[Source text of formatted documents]

******************************

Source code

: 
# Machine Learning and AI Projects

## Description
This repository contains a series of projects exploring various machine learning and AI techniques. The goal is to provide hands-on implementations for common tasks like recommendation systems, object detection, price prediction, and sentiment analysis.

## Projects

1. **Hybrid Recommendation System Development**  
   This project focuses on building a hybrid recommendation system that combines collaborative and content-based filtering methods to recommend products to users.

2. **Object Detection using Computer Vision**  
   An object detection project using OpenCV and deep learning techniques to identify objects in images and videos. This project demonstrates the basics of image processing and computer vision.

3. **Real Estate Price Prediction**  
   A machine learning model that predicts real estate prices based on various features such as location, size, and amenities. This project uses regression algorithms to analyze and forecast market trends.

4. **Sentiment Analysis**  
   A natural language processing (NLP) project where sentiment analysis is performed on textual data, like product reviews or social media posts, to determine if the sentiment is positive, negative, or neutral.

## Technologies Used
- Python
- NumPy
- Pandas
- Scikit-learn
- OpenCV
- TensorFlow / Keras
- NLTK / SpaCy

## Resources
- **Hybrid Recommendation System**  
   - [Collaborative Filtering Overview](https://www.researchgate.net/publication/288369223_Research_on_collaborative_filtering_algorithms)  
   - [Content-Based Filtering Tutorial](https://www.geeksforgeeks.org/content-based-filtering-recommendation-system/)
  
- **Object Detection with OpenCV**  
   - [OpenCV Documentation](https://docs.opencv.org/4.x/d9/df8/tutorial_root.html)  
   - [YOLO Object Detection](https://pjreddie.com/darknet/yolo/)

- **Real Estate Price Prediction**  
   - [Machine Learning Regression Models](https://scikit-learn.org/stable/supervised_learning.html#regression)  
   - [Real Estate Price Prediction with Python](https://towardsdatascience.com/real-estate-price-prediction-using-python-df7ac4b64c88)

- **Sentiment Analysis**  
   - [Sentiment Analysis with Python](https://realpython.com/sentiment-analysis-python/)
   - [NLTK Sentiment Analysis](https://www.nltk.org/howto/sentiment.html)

******************************

What you need to do: Can you copy the lines above verbatim, with no changes?

Your solution:
Source code

: 
# Machine Learning and AI Projects

## Description
This repository contains a series of projects exploring various machine learning and AI techniques. The goal is to provide hands-on implementations for common tasks like recommendation systems, object detection, price prediction, and sentiment analysis.

## Projects

1. **Hybrid Recommendation System Development**  
   This project focuses on building a hybrid recommendation system that combines collaborative and content-based filtering methods to recommend products to users.

2. **Object Detection using Computer Vision**  
   An object detection project using OpenCV and deep learning techniques to identify objects in images and videos. This project demonstrates the basics of image processing and computer vision.

3. **Real Estate Price Prediction**  
   A machine learning model that predicts real estate prices based on various features such as location, size, and amenities. This project uses regression algorithms to analyze and forecast market trends.

4. **Sentiment Analysis**  
   A natural language processing (NLP) project where sentiment analysis is performed on textual data, like product reviews or social media posts, to determine if the sentiment is positive, negative, or neutral.

## Technologies Used
- Python
- NumPy
- Pandas
- Scikit-learn
- OpenCV
- TensorFlow / Keras
- NLTK / SpaCy

## Resources
- **Hybrid Recommendation System**  
   - [Collaborative Filtering Overview](https://www.researchgate.net/publication/288369223_Research_on_collaborative_filtering_algorithms)  
   - [Content-Based Filtering Tutorial](https://www.geeksforgeeks.org/content-based-filtering-recommendation-system/)
  
- **Object Detection with OpenCV**  
   - [OpenCV Documentation](https://docs.opencv.org/4.x/d9/df8/tutorial_root.html)  
   - [YOLO Object Detection](https://pjreddie.com/darknet/yolo/)

- **Real Estate Price Prediction**  
   - [Machine Learning Regression Models](https://scikit-learn.org/stable/supervised_learning.html#regression)  
   - [Real Estate Price Prediction with Python](https://towardsdatascience.com/real-estate-price-prediction-using-python-df7ac4b64c88)

- **Sentiment Analysis**  
   - [Sentiment Analysis with Python](https://realpython.com/sentiment-analysis-python/)
   - [NLTK Sentiment Analysis](https://www.nltk.org/howto/sentiment.html)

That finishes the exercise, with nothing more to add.